Work task =
What is needed is a word-for-word copy of the lines below from the one with "wrist: (946, 704)" through the one with "thumb ip: (117, 96)", both included, with every picture left out.

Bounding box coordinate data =
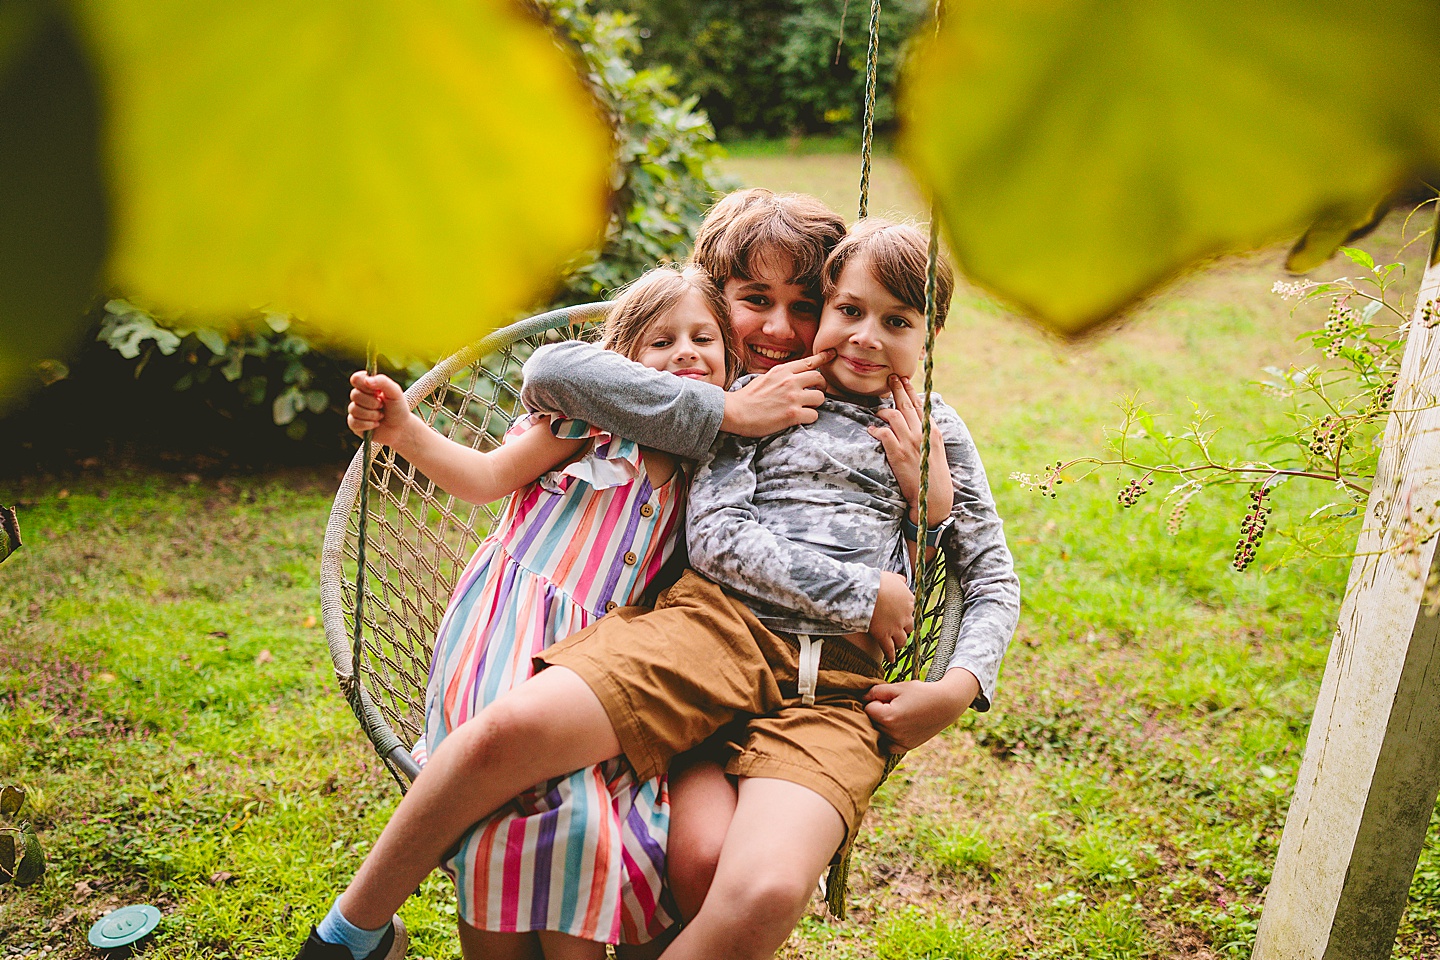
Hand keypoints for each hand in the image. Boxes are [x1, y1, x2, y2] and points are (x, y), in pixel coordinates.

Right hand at [347, 371, 414, 449]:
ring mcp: (355, 410)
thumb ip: (383, 382)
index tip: (378, 391)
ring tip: (381, 416)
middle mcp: (359, 396)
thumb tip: (367, 380)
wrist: (400, 428)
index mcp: (367, 385)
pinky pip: (354, 422)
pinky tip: (376, 424)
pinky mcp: (354, 424)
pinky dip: (368, 424)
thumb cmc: (398, 408)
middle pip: (354, 394)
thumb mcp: (395, 392)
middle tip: (382, 405)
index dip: (365, 385)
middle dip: (372, 402)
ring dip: (372, 414)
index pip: (356, 379)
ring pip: (354, 409)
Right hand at [720, 350, 833, 436]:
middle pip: (819, 378)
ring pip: (820, 397)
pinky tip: (799, 419)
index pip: (809, 361)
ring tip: (804, 408)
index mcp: (782, 371)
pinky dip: (809, 418)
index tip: (832, 354)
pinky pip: (814, 415)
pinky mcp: (792, 414)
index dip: (823, 358)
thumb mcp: (764, 378)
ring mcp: (792, 397)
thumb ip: (781, 376)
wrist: (734, 412)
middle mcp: (790, 381)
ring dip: (815, 404)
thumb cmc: (747, 398)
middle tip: (814, 393)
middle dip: (820, 387)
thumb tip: (794, 377)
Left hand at [864, 668, 979, 752]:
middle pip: (872, 722)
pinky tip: (897, 728)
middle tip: (895, 705)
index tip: (888, 697)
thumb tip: (861, 698)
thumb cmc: (921, 693)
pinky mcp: (907, 747)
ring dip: (883, 725)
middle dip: (878, 712)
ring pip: (880, 733)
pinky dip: (889, 738)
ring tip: (899, 715)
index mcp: (888, 717)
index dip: (875, 700)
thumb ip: (875, 691)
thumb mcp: (897, 687)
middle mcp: (893, 733)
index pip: (867, 708)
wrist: (946, 704)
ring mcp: (900, 742)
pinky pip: (889, 746)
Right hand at [867, 571, 913, 662]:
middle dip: (904, 629)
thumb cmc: (876, 582)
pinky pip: (889, 649)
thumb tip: (904, 579)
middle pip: (909, 627)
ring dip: (899, 643)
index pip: (911, 611)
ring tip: (896, 645)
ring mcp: (895, 627)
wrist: (865, 592)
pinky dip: (891, 656)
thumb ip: (899, 580)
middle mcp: (905, 615)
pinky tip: (891, 660)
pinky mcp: (883, 636)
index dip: (905, 615)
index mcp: (908, 600)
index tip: (902, 617)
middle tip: (898, 631)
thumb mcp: (891, 576)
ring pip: (902, 640)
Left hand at [869, 376, 951, 523]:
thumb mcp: (935, 450)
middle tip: (890, 378)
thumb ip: (927, 434)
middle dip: (897, 389)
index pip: (921, 405)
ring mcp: (910, 443)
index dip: (911, 390)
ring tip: (878, 411)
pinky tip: (871, 430)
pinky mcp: (898, 454)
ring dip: (883, 410)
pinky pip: (884, 433)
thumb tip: (918, 421)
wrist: (933, 496)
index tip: (904, 379)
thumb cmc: (933, 474)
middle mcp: (922, 433)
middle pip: (907, 405)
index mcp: (932, 431)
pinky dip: (876, 429)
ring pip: (894, 415)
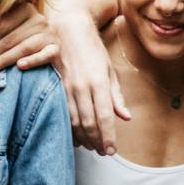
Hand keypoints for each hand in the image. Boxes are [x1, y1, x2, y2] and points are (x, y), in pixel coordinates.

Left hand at [0, 6, 57, 72]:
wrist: (50, 46)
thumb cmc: (21, 36)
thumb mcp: (7, 27)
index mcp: (24, 8)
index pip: (0, 25)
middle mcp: (38, 19)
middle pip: (9, 38)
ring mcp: (49, 34)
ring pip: (23, 47)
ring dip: (3, 59)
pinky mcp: (56, 49)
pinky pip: (45, 55)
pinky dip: (33, 60)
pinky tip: (20, 66)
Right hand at [52, 11, 126, 155]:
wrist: (68, 32)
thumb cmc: (94, 51)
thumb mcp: (110, 71)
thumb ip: (117, 96)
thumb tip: (125, 117)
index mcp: (99, 83)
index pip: (105, 116)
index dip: (108, 136)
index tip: (111, 150)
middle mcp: (83, 87)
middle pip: (89, 122)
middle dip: (96, 141)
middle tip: (102, 152)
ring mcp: (68, 88)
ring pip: (74, 120)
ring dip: (82, 137)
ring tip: (90, 147)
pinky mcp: (58, 87)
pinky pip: (63, 113)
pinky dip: (69, 127)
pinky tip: (75, 136)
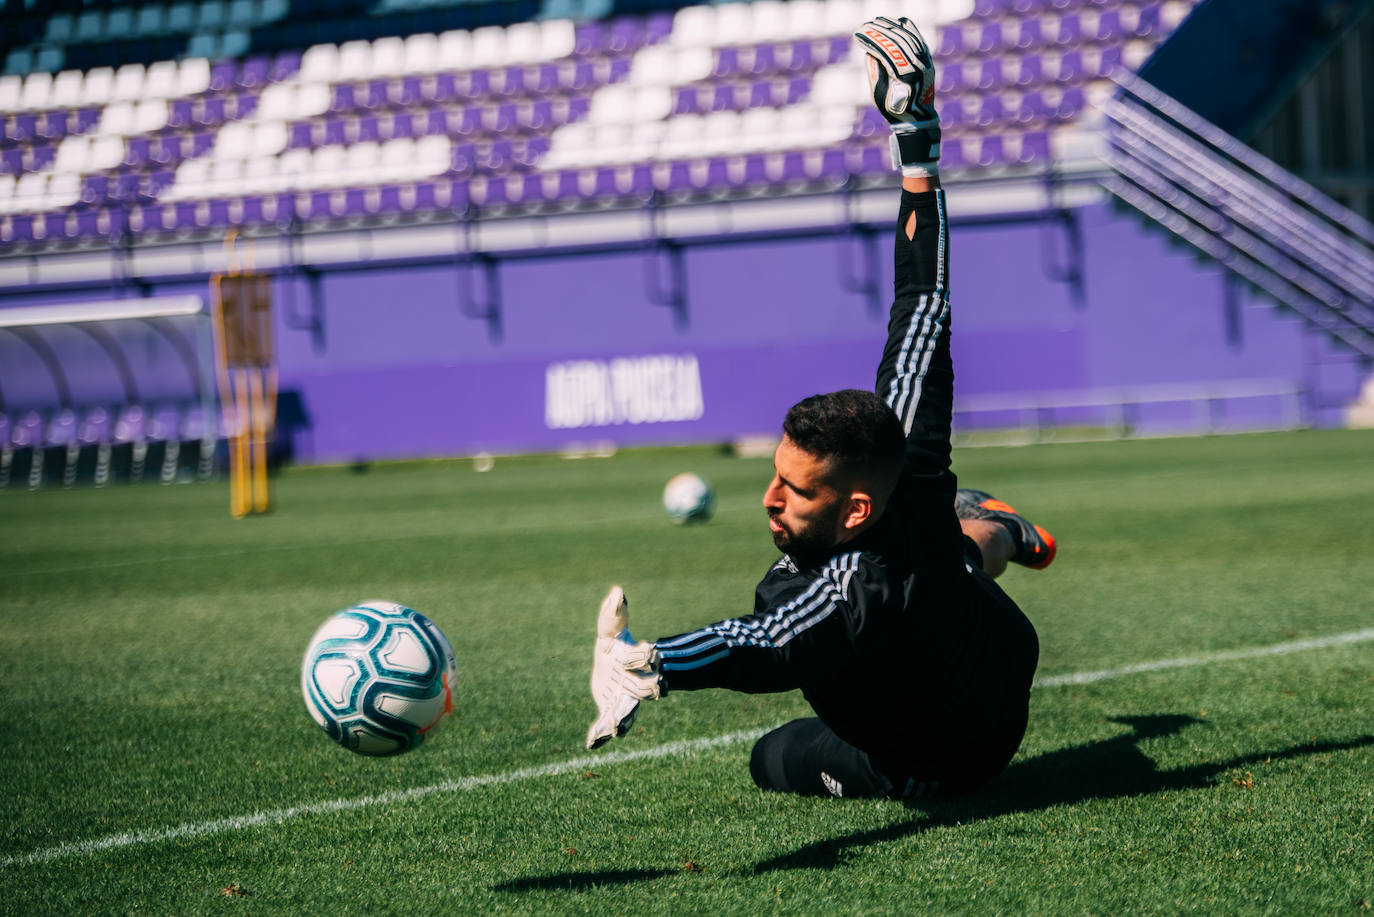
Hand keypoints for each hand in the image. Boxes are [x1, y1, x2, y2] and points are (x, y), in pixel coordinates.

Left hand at [586, 586, 660, 749]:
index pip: (643, 656)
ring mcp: (624, 698)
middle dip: (639, 689)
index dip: (640, 655)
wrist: (612, 665)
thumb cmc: (614, 642)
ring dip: (621, 720)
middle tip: (637, 688)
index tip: (640, 651)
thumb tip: (618, 591)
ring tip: (613, 729)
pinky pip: (608, 725)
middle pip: (642, 688)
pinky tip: (590, 743)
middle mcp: (634, 681)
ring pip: (627, 712)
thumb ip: (614, 611)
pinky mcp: (611, 711)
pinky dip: (600, 735)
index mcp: (635, 659)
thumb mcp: (612, 626)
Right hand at [854, 16, 940, 176]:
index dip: (871, 40)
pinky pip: (918, 39)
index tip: (859, 32)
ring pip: (908, 37)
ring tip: (878, 20)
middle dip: (880, 30)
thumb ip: (874, 72)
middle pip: (896, 40)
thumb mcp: (878, 94)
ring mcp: (924, 62)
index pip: (885, 50)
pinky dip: (909, 29)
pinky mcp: (927, 60)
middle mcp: (917, 66)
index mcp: (903, 76)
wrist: (917, 118)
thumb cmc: (894, 109)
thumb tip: (870, 51)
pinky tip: (899, 21)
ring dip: (892, 26)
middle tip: (866, 24)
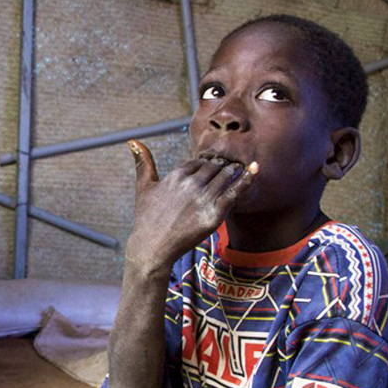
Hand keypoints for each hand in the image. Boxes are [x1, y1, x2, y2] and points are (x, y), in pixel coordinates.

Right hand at [124, 139, 255, 274]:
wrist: (153, 246)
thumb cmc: (147, 218)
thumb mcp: (143, 187)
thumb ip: (142, 162)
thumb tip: (133, 141)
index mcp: (176, 175)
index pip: (198, 162)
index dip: (206, 162)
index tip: (212, 164)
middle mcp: (191, 184)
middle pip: (214, 167)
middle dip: (222, 165)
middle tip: (229, 164)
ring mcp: (204, 199)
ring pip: (226, 176)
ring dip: (234, 169)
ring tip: (240, 167)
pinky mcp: (215, 214)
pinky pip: (235, 192)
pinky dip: (246, 180)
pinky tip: (255, 170)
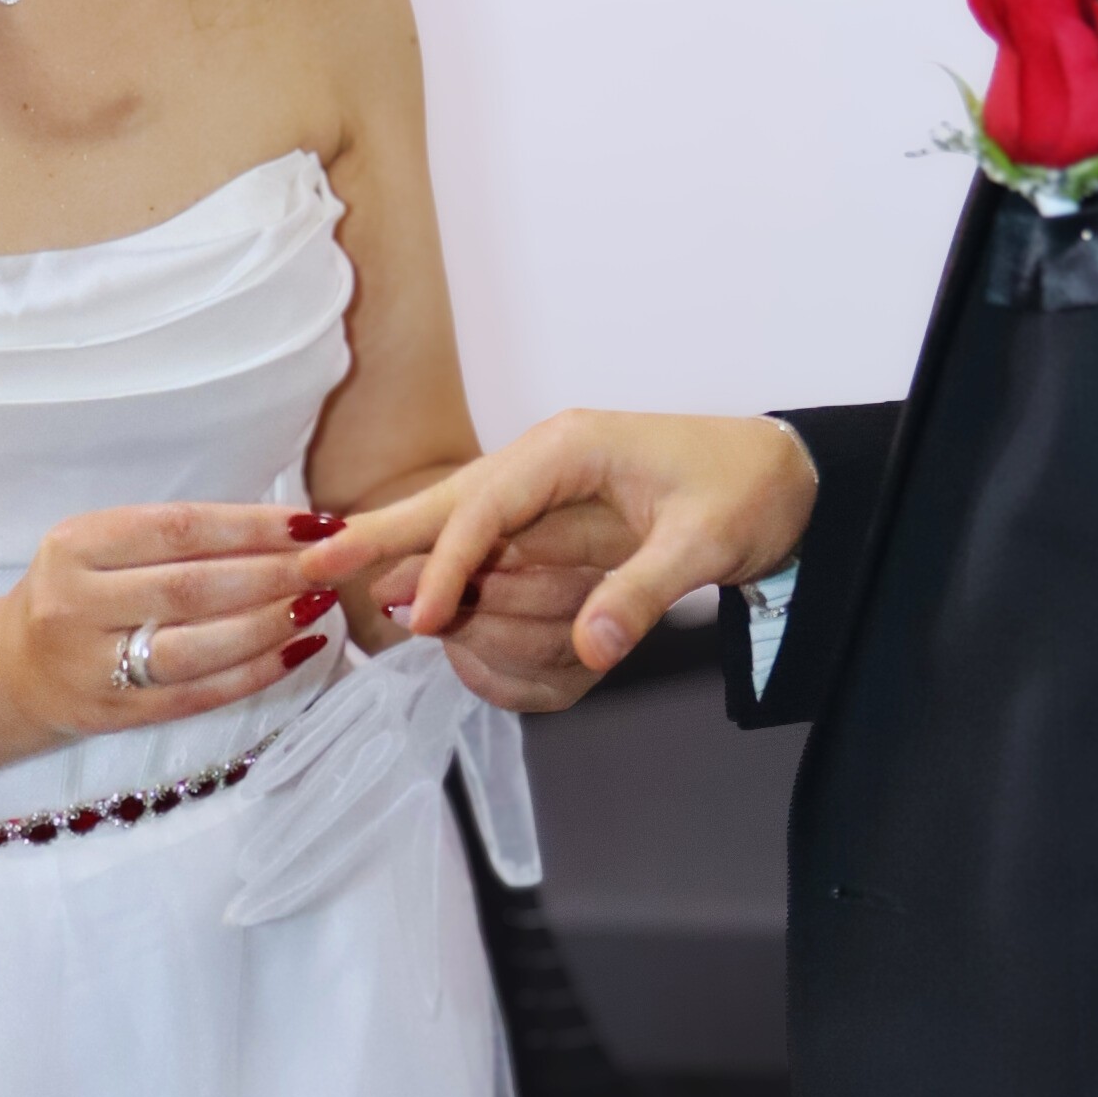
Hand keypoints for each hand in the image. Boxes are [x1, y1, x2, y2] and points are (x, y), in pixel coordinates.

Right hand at [0, 500, 350, 738]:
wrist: (13, 669)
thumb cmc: (79, 593)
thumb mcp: (103, 546)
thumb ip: (178, 538)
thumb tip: (286, 530)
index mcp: (75, 546)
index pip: (180, 529)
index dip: (253, 526)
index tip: (314, 523)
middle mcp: (76, 605)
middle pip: (193, 588)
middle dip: (274, 574)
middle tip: (332, 565)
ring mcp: (93, 667)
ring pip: (198, 646)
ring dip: (270, 624)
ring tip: (320, 604)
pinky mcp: (115, 716)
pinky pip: (198, 695)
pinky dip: (256, 673)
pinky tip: (299, 650)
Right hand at [324, 411, 817, 696]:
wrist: (785, 476)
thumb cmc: (748, 490)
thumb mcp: (708, 541)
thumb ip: (644, 591)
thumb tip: (591, 647)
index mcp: (570, 449)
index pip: (484, 506)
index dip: (447, 564)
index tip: (424, 618)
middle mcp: (543, 466)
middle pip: (445, 502)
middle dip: (382, 534)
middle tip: (311, 560)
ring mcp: (544, 496)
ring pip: (456, 526)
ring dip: (413, 561)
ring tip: (342, 581)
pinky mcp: (553, 527)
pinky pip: (489, 554)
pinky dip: (451, 575)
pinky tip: (415, 600)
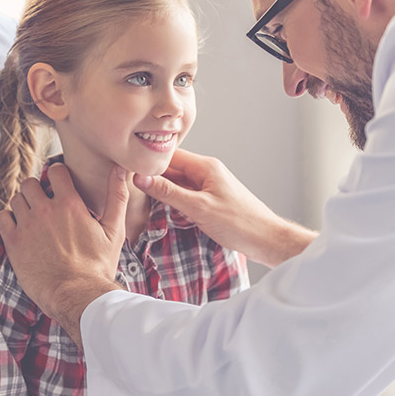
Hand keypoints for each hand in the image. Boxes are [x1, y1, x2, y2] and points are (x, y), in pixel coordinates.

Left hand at [0, 163, 128, 347]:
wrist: (77, 295)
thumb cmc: (98, 266)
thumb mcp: (114, 230)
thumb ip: (117, 197)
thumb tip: (120, 169)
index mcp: (70, 204)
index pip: (56, 170)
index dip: (58, 175)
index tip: (61, 184)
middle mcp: (45, 210)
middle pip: (30, 182)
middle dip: (37, 188)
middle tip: (45, 202)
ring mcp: (27, 225)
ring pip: (16, 198)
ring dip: (24, 203)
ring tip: (33, 216)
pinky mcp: (13, 242)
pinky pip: (1, 217)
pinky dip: (8, 218)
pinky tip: (19, 227)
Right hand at [134, 149, 316, 266]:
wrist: (267, 239)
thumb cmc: (239, 223)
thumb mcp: (198, 208)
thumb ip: (169, 193)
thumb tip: (142, 178)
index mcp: (206, 167)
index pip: (169, 156)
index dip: (148, 161)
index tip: (127, 167)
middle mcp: (207, 171)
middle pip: (172, 168)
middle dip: (152, 175)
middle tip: (127, 182)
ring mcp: (210, 185)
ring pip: (178, 181)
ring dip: (162, 188)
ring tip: (139, 194)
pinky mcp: (211, 199)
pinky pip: (186, 193)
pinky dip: (173, 198)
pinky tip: (161, 205)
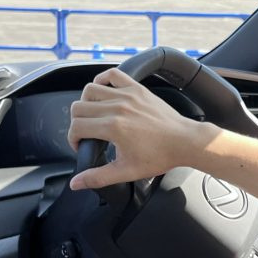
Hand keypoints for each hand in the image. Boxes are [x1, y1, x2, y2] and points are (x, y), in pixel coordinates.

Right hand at [68, 68, 210, 190]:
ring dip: (85, 102)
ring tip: (92, 115)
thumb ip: (98, 177)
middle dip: (76, 122)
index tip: (81, 145)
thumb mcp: (126, 171)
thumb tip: (76, 183)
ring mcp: (127, 95)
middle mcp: (117, 107)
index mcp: (112, 127)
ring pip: (90, 89)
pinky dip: (102, 80)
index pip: (76, 126)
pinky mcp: (137, 89)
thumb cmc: (159, 156)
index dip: (73, 139)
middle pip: (79, 107)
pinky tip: (103, 92)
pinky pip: (112, 75)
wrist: (185, 142)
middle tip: (85, 133)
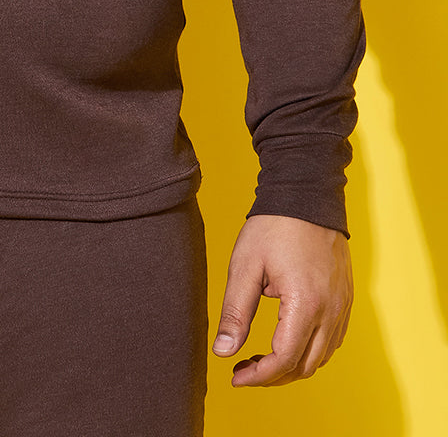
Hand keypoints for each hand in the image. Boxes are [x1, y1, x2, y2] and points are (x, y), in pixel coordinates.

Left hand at [212, 214, 351, 385]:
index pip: (284, 359)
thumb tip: (223, 351)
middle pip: (305, 366)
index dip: (258, 376)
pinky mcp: (346, 299)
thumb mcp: (245, 265)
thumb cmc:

Response to this exercise =
wrist: (946, 704)
ring mcp: (900, 742)
pinky pip: (889, 746)
Right hand at [867, 571, 913, 662]:
middle dip: (904, 629)
thumb cmc: (876, 582)
pinky pip: (889, 649)
thumb tip: (904, 579)
middle pip: (909, 627)
ring dip: (899, 643)
index pip: (911, 611)
ring tip: (896, 645)
ring mcp: (895, 627)
wrist: (865, 592)
pinky dip: (891, 656)
thumb ip: (899, 580)
middle mcp: (905, 615)
pinky tip: (891, 660)
pinky mcp: (883, 636)
index dip: (905, 615)
index mcp: (908, 600)
index tip: (902, 617)
middle tip: (898, 631)
thumb mcp: (891, 576)
ring pip: (902, 640)
Left hand at [869, 376, 951, 523]:
thumb mcp: (935, 450)
middle tip: (890, 378)
thumb ip: (927, 434)
middle dip: (897, 389)
index pip: (921, 405)
ring mcp: (910, 443)
index dip: (911, 390)
ring tip: (878, 411)
pinky tip: (871, 430)
pinky mcp: (898, 454)
ring dip: (883, 410)
pinky pip: (884, 433)
thumb tip: (918, 421)
wrist: (933, 496)
index tip: (904, 379)
thumb cmc: (933, 474)
middle mcp: (922, 433)
middle pip: (907, 405)
index mcp: (932, 431)
pinky dip: (876, 429)
ring pip: (894, 415)
Hand keypoints for each hand in the image. Boxes are [x1, y1, x2, y2] and points are (x, y), in pixel coordinates.

Left hand at [0, 6, 57, 72]:
wrist: (50, 46)
thumb cmc: (21, 36)
thumb mcp: (7, 27)
index mcp: (24, 8)
index pip: (0, 25)
middle mcp: (38, 19)
middle pip: (9, 38)
ring mcp: (49, 34)
ring pip: (23, 47)
ring dip: (3, 59)
pinky mcp: (56, 49)
pinky pip: (45, 55)
pinky dip: (33, 60)
pinky tip: (20, 66)
Right hand at [52, 11, 126, 155]:
wrist: (68, 32)
thumb cmc: (94, 51)
thumb mcp: (110, 71)
thumb ip: (117, 96)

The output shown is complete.